# Spring problem

1. Oct 1, 2004

### merlinMan

a block of mass M is held on a horizontal table against a compressed horizontal (massless) spring. When released from rest, the block is launched along the tabletop and eventually comes to a stop after sliding a total distance L. The initial spring compression is x_0 and the spring constant is K. Calculate teh coefficient of kinetic friction between the block and the ttable top in terms of the variables M, L, K, and X_0.

Im lost. I know F=ma. I know x_0*k is the force the spring is dishing out. I know that the frictional force is Mu*M*g. I tried to put it together with v^2 = v_0^2 + 2aD. The problem with that is I dont know the initial velocity.

How do I use X_0*K to calculate velocity?

2. Oct 1, 2004

### arildno

Hint:
Use an equation relating the mechanical energy of the system at 2 different places and the work of friction done over that interval.

3. Oct 1, 2004

### merlinMan

Could you walk me through that . . . I'm still lost.

4. Oct 1, 2004

### arildno

1.Newton's 2.law
$$-Kx-\mu{Mg}=Ma$$
Here, "x" is the compressed length of the spring, and
$$x(t=0)=-x_{0}$$
and
$$x(t=t_{L})=L-x_{0}$$
($$t_{L}$$ is the time when the system stops; when a distance L has been traversed)
$$-\mu{Mg}$$ is the frictional force, whereas a is the acceleration of the system.

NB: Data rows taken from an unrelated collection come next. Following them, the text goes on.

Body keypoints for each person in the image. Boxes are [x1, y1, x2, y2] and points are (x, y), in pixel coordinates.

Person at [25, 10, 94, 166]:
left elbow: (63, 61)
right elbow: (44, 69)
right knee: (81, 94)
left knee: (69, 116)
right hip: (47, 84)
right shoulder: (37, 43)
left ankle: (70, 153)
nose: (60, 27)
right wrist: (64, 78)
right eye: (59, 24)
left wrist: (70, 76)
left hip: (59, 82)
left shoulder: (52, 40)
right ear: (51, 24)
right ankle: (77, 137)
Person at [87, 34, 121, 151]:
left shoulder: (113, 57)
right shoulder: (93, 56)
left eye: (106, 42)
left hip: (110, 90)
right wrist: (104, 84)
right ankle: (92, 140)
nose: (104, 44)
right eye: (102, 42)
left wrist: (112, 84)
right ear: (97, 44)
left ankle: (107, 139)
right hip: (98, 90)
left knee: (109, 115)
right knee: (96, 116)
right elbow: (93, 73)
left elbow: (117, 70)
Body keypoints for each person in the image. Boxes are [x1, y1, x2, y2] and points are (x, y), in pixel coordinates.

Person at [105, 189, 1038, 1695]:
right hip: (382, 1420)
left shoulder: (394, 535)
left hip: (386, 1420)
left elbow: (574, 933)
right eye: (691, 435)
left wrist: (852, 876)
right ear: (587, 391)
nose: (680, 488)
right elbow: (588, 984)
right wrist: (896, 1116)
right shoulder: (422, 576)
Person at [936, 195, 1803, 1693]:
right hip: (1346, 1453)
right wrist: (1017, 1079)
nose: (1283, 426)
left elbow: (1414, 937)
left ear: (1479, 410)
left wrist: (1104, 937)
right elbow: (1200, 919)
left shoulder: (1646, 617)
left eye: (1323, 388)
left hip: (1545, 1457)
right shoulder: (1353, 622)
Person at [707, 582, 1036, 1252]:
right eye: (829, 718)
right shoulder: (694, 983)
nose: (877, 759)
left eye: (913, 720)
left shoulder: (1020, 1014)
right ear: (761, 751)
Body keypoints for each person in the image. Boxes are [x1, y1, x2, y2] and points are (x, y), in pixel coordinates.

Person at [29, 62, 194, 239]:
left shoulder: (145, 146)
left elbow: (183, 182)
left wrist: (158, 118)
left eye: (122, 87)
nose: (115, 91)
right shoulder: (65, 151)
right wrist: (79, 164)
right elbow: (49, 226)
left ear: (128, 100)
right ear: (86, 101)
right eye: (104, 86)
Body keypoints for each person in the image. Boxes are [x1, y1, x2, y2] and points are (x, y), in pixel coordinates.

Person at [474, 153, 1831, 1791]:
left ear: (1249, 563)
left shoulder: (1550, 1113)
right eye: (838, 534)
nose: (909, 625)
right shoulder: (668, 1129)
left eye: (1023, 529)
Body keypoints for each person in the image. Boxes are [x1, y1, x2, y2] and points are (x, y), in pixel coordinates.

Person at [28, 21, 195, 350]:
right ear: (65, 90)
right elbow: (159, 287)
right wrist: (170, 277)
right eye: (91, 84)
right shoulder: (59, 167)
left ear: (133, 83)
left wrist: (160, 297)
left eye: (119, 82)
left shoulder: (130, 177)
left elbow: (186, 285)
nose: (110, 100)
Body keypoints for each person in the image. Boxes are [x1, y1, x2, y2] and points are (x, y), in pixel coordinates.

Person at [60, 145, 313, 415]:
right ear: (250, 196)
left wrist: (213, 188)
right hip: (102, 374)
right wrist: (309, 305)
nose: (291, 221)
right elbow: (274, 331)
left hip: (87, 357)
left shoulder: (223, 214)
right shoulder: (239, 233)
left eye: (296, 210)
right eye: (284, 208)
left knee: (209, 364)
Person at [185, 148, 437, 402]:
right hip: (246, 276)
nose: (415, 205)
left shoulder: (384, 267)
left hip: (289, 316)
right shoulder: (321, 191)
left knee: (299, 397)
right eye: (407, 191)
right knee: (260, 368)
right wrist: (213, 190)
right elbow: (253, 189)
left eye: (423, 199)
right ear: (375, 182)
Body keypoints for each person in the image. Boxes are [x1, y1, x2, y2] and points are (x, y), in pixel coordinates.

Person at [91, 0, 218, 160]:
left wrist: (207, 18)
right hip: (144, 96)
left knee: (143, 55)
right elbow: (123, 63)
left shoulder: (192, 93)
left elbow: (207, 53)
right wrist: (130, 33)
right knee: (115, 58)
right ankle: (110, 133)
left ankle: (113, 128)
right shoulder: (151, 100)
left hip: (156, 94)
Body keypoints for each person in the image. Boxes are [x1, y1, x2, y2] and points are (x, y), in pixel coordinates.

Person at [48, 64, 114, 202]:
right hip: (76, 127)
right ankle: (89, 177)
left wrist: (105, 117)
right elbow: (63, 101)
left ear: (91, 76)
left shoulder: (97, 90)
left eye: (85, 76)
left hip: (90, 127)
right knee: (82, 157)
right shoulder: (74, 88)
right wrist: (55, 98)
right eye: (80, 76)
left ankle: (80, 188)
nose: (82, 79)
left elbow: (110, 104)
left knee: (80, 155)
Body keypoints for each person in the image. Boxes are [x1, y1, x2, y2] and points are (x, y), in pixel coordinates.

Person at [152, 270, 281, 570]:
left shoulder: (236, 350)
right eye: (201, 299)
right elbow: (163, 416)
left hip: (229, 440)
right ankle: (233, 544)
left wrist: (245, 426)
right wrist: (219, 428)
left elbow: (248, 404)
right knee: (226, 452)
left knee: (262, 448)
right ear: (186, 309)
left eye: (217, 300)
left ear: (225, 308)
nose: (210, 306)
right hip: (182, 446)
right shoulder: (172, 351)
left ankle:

2. Derivation of energy equation
We a) multiply the above equation with velocity v, and
b) integrate from t=0 to $$t=t_{L}$$:
a) $$-Kxv-\mu{Mg}v=Mav$$
b) $$-\frac{K}{2}x(t=t_{L})^{2}+\frac{K}{2}x(t=0)^{2}-\mu{MgL}=\frac{M}{2}(v(t=t_{L})^{2}-v(t=0)^{2})$$
Or, by recognizing:
$$v(t=0)=v(t=t_{L})=0$$
we gain by rearranging:
$$\mu{MgL}=\frac{K}{2}(x_{0}^{2}-(L-x_{0})^{2})=\frac{KL}{2}(2x_{0}-L)$$
Or:
$$\mu=\frac{K(x_{0}-\frac{L}{2})}{Mg}$$

Last edited: Oct 1, 2004